*DATA EXCERPT:*
□ □ □ □ □ □ □

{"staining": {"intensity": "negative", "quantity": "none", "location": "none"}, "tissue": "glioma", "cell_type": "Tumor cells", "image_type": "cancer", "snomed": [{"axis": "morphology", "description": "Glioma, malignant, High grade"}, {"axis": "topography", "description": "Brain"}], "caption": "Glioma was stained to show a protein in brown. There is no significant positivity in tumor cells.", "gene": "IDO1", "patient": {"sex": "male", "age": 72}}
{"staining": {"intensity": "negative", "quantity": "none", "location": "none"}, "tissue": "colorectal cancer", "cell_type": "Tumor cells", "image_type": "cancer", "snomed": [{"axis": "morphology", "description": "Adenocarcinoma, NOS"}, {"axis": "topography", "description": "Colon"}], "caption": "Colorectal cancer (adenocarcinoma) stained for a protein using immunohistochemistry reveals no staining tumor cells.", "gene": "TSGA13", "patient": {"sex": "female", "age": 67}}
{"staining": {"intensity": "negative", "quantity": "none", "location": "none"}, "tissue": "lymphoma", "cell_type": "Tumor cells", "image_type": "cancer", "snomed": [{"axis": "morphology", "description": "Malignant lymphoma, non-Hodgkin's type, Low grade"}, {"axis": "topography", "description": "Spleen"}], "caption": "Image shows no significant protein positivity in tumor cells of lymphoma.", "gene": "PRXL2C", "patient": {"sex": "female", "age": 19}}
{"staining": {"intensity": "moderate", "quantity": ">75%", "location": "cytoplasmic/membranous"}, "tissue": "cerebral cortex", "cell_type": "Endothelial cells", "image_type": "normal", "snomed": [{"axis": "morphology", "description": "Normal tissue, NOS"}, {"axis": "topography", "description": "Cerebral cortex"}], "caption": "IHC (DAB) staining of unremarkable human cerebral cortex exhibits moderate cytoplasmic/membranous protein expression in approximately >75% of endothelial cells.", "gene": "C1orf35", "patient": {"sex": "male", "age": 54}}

□ □ □ □ □ □ □

*WHAT YOU HAVE TO DO:*
Write the material out once more so that every line matches the original.

*SOLUTION BELOW:*
{"staining": {"intensity": "negative", "quantity": "none", "location": "none"}, "tissue": "glioma", "cell_type": "Tumor cells", "image_type": "cancer", "snomed": [{"axis": "morphology", "description": "Glioma, malignant, High grade"}, {"axis": "topography", "description": "Brain"}], "caption": "Glioma was stained to show a protein in brown. There is no significant positivity in tumor cells.", "gene": "IDO1", "patient": {"sex": "male", "age": 72}}
{"staining": {"intensity": "negative", "quantity": "none", "location": "none"}, "tissue": "colorectal cancer", "cell_type": "Tumor cells", "image_type": "cancer", "snomed": [{"axis": "morphology", "description": "Adenocarcinoma, NOS"}, {"axis": "topography", "description": "Colon"}], "caption": "Colorectal cancer (adenocarcinoma) stained for a protein using immunohistochemistry reveals no staining tumor cells.", "gene": "TSGA13", "patient": {"sex": "female", "age": 67}}
{"staining": {"intensity": "negative", "quantity": "none", "location": "none"}, "tissue": "lymphoma", "cell_type": "Tumor cells", "image_type": "cancer", "snomed": [{"axis": "morphology", "description": "Malignant lymphoma, non-Hodgkin's type, Low grade"}, {"axis": "topography", "description": "Spleen"}], "caption": "Image shows no significant protein positivity in tumor cells of lymphoma.", "gene": "PRXL2C", "patient": {"sex": "female", "age": 19}}
{"staining": {"intensity": "moderate", "quantity": ">75%", "location": "cytoplasmic/membranous"}, "tissue": "cerebral cortex", "cell_type": "Endothelial cells", "image_type": "normal", "snomed": [{"axis": "morphology", "description": "Normal tissue, NOS"}, {"axis": "topography", "description": "Cerebral cortex"}], "caption": "IHC (DAB) staining of unremarkable human cerebral cortex exhibits moderate cytoplasmic/membranous protein expression in approximately >75% of endothelial cells.", "gene": "C1orf35", "patient": {"sex": "male", "age": 54}}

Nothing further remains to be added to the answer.